Удивительно, как не везет ей с цветами, к которым так привязано ее сердце! То она отдает их больному мальчику, а тот оказывается Колей, и вовсе их не следовало ему отдавать, хотя то были простые саранки. И вот теперь — эти нежные цветы, которые растут только дома. Попади они к другой девочке — сколько чудесных и красивых историй могло бы с ними случиться! А она должна отказаться от них.
Таня стряхнула с руки капли воды и, не вытирая ее, побрела из раздевалки, больше не торопясь никуда. Теперь уж все равно!
Она взошла по ступеням, обитым медной полоской по краю, и пошла по коридору, поглядывая в окна, не увидит ли во дворе своего дерева, которое иногда утешало ее. Но и его не было. Оно росло не здесь, оно росло под другими окнами, на другой стороне. А по другой стороне, пересекая ей путь, шел по коридору писатель. Она увидела его, оторвавшись на секунду от окна.
Он шел, торопливо ступая в своих брезентовых сапогах, без шубы, в длинной кавказской рубахе с высоким воротом, перехваченной в талии узким ремешком. И блестели его серебряные волосы на затылке, блестел серебряный поясок, и пуговиц на его длинной рубахе Тане было не счесть.
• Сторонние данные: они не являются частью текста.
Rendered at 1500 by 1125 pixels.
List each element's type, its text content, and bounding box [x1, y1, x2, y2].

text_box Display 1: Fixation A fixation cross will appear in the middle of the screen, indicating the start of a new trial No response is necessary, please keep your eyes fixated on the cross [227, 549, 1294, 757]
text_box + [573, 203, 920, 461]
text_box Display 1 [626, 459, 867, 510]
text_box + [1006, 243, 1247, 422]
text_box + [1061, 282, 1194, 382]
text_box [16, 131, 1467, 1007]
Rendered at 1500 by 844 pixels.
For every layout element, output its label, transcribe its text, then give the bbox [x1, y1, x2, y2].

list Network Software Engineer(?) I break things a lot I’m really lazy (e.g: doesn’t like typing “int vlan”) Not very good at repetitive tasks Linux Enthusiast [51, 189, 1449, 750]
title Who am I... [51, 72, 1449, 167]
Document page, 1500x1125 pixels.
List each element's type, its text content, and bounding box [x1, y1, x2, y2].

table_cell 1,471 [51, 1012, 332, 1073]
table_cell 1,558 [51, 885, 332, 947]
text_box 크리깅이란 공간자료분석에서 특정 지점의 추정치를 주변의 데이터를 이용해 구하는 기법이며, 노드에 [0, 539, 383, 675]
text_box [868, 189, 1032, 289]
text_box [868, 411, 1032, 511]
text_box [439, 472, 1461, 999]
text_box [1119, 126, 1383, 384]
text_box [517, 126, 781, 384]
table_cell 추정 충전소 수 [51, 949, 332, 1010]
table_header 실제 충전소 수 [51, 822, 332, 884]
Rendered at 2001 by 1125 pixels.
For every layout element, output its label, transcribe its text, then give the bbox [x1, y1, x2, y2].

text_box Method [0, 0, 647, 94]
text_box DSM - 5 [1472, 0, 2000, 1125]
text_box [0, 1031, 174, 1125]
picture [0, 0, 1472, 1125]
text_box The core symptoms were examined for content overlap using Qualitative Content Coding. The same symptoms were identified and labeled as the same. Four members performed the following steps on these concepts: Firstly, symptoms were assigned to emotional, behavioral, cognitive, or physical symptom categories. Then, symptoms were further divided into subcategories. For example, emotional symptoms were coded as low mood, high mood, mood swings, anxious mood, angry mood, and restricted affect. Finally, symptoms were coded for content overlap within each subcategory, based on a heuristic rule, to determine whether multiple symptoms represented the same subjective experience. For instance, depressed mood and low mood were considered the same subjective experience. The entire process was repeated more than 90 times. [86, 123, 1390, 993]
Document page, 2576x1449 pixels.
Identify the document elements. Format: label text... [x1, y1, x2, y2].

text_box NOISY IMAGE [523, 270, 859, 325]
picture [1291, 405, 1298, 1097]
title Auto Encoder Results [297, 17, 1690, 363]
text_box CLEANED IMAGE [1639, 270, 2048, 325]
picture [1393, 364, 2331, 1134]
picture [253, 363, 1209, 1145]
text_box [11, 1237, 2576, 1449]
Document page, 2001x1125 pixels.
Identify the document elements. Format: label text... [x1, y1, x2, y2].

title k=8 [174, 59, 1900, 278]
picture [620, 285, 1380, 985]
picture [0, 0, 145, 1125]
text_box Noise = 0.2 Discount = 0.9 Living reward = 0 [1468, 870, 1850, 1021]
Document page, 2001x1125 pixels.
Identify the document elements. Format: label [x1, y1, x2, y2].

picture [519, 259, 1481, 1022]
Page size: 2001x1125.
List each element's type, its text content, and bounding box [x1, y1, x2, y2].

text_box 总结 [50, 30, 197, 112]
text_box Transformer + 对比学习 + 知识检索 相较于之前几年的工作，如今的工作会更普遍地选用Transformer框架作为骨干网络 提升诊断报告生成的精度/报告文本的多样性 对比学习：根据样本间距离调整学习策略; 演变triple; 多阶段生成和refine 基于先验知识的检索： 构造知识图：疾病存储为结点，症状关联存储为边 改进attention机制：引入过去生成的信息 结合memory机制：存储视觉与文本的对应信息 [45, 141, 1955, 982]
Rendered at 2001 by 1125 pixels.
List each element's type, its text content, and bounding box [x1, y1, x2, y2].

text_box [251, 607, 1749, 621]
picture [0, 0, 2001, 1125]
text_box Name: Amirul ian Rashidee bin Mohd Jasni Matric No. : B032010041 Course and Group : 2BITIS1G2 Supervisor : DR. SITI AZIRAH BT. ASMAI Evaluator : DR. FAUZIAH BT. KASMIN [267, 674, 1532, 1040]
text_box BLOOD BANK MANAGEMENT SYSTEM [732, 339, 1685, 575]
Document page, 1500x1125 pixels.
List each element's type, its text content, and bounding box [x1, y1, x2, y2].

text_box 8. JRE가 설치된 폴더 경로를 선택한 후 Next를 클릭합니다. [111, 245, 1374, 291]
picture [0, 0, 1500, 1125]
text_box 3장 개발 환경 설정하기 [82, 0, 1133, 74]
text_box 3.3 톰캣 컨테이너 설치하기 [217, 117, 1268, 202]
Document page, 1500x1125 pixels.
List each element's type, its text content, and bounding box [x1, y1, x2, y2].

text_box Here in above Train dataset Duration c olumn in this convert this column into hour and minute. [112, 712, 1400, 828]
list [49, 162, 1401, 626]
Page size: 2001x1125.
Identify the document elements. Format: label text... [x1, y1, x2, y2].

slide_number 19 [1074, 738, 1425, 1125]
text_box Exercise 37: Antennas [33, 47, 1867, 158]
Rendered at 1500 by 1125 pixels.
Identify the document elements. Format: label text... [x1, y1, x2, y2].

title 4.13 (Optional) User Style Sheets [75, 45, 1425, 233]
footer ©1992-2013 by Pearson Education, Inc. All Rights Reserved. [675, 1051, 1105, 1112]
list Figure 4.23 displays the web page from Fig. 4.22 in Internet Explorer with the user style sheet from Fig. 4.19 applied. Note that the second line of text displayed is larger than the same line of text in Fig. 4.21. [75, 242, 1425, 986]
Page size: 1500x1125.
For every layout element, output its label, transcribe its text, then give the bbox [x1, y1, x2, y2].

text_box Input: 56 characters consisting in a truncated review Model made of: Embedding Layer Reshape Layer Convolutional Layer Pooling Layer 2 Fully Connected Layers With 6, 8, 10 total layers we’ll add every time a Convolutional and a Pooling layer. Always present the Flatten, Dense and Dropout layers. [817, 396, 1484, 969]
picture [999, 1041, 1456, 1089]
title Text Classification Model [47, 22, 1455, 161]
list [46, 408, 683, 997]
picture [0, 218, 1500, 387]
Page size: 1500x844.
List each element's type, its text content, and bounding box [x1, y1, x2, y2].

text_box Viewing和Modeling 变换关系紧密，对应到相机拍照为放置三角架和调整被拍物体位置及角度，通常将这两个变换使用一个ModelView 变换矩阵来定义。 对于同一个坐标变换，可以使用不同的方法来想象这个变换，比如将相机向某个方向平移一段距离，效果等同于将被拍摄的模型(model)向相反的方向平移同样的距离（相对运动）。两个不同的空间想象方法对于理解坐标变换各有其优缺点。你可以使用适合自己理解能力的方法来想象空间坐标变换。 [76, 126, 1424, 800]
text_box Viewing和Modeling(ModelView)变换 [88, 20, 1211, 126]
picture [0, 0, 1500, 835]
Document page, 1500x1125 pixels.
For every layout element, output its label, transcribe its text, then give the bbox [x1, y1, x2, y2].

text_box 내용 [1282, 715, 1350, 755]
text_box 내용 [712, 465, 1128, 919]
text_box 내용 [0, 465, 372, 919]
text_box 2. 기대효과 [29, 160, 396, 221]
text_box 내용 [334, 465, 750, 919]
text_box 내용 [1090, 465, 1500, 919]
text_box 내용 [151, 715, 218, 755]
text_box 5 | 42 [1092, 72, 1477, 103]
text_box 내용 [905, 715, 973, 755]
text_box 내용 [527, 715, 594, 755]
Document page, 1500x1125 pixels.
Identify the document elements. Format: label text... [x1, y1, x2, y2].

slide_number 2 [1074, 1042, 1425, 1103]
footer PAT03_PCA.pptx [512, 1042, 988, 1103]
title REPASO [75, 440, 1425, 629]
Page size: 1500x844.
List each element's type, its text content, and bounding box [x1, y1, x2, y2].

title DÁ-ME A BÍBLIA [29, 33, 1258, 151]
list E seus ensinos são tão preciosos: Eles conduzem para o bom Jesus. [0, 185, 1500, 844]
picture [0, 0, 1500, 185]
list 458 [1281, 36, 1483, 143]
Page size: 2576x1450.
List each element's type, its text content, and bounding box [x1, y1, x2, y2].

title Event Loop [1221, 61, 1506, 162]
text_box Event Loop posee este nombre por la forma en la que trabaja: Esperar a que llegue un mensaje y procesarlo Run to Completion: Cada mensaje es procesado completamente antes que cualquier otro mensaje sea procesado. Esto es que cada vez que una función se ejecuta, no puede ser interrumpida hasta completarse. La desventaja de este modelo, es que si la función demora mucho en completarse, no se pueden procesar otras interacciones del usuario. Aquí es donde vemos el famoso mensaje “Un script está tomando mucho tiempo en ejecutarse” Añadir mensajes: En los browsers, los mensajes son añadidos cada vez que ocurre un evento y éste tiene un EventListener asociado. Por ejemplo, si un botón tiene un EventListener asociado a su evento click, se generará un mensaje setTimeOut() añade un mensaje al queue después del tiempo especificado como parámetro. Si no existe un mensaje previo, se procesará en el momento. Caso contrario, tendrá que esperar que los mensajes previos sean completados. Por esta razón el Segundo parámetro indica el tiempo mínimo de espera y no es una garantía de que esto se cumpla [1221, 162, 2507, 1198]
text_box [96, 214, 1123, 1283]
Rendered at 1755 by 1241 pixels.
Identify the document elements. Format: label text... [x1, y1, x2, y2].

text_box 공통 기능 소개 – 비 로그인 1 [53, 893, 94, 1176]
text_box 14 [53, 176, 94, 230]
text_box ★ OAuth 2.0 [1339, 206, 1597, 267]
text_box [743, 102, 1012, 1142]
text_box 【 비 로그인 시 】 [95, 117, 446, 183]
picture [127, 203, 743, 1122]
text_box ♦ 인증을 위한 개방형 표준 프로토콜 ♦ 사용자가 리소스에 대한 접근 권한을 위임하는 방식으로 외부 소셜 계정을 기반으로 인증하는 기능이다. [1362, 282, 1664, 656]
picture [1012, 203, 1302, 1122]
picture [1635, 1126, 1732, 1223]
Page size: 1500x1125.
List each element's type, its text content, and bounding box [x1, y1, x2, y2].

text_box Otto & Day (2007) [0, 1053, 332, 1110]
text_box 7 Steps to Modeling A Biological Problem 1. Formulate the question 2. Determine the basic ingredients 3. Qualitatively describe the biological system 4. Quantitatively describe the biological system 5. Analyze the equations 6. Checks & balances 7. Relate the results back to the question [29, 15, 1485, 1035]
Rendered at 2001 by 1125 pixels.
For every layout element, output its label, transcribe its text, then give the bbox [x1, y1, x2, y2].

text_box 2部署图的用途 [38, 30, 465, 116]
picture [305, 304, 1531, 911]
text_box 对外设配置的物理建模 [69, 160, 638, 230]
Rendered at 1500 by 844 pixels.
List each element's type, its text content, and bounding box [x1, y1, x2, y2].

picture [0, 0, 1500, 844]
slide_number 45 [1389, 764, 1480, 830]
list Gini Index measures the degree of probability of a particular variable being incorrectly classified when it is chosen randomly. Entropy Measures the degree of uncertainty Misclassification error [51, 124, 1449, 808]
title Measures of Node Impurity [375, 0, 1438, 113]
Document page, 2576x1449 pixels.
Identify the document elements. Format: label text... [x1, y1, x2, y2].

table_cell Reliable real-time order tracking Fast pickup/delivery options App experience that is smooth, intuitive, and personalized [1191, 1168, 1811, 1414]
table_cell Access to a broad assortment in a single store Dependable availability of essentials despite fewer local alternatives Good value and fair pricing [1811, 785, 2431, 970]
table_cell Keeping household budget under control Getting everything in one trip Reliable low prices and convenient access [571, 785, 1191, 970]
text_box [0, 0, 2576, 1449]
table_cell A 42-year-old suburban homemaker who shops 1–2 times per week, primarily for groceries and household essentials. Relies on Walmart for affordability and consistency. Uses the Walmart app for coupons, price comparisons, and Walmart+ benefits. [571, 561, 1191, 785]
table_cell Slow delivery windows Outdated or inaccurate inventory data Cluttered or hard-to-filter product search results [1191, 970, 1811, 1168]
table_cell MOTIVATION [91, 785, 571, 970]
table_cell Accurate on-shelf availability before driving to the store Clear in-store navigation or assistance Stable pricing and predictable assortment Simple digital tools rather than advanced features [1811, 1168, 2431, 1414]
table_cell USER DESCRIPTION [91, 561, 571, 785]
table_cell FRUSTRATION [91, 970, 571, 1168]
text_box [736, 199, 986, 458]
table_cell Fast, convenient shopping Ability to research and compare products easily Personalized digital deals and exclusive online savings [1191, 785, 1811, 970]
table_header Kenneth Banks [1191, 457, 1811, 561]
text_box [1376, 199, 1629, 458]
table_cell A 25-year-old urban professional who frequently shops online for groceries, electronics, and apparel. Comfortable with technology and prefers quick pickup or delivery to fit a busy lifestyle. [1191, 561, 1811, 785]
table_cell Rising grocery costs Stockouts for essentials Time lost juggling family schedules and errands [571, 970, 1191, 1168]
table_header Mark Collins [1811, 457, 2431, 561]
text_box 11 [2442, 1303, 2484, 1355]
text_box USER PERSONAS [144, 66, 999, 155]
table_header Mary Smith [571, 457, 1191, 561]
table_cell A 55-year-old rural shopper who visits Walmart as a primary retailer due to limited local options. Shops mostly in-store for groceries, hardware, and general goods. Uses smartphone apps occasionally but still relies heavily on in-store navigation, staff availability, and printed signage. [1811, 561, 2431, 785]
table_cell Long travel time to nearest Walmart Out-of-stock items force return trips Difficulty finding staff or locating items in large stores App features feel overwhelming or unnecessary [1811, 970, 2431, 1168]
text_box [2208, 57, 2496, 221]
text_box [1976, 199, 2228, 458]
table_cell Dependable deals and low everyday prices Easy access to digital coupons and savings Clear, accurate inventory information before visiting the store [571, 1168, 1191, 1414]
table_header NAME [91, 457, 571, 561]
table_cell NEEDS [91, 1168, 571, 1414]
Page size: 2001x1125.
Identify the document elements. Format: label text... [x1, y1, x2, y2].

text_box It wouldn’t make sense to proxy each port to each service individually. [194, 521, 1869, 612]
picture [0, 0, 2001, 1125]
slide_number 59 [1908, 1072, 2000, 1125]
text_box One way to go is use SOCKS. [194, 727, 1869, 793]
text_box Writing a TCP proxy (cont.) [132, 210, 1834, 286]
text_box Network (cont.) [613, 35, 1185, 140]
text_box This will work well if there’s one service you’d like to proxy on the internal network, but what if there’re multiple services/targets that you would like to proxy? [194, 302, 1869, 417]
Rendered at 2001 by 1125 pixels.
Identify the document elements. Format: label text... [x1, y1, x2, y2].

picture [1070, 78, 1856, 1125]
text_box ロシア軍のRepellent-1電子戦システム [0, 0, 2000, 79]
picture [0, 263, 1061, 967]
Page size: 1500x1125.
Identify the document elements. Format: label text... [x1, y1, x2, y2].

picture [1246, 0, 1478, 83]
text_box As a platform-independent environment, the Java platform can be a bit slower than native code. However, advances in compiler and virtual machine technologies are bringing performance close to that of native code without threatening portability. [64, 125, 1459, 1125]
Вот он свернет сейчас за угол коридора к учительской и исчезнет от Тани навсегда.
— Товарищ писатель! — крикнула она с отчаянием.
Он остановился. Он повернулся кругом, как на пружине, и пошел назад, к ней навстречу, размахивая руками и морща лоб, словно силясь заранее понять, что нужно этой девочке, остановившей его на пути. Уж не цветы ли она принесла ему? Как много, как часто приносят ему цветы! Он не посмотрел на них даже.
— Товарищ писатель, скажите, вы добрый?
Он наклонился к ней.
— Нет, скажите, вы добрый? — с мольбой повторила Таня и увела его за собой в глубину пустого коридора.
— Товарищ писатель, скажите, вы добрый? — повторила она в третий раз.
Что мог он ответить на это девочке?
— Но что тебе нужно, дружок?
— Если вы добрый, то прошу вас, не подавайте мне руки.
— Ты разве сделала что-нибудь плохое?
— Ах нет, не то! Я хотела сказать другое. Я должна поднести вам цветы, когда вы кончите читать, и сказать от имени всех пионеров спасибо. Вы подадите мне руку. А как я вам подам? Со мной случилось несчастье. Посмотрите.
И она показала ему свою руку — худую, с длинными пальцами, всю измазанную чернилами.
Он сел на подоконник и захохотал, притянув Таню к себе.
Смех его поразил ее больше, чем голос, — он был еще тоньше и звенел.
Таня подумала: «Он, наверно, должен петь хорошо. Но сделает ли он то, о чем я прошу?»
— Я сделаю так, как ты просишь, — сказал он ей.
Он ушел, все еще посмеиваясь и размахивая руками на свой особый лад.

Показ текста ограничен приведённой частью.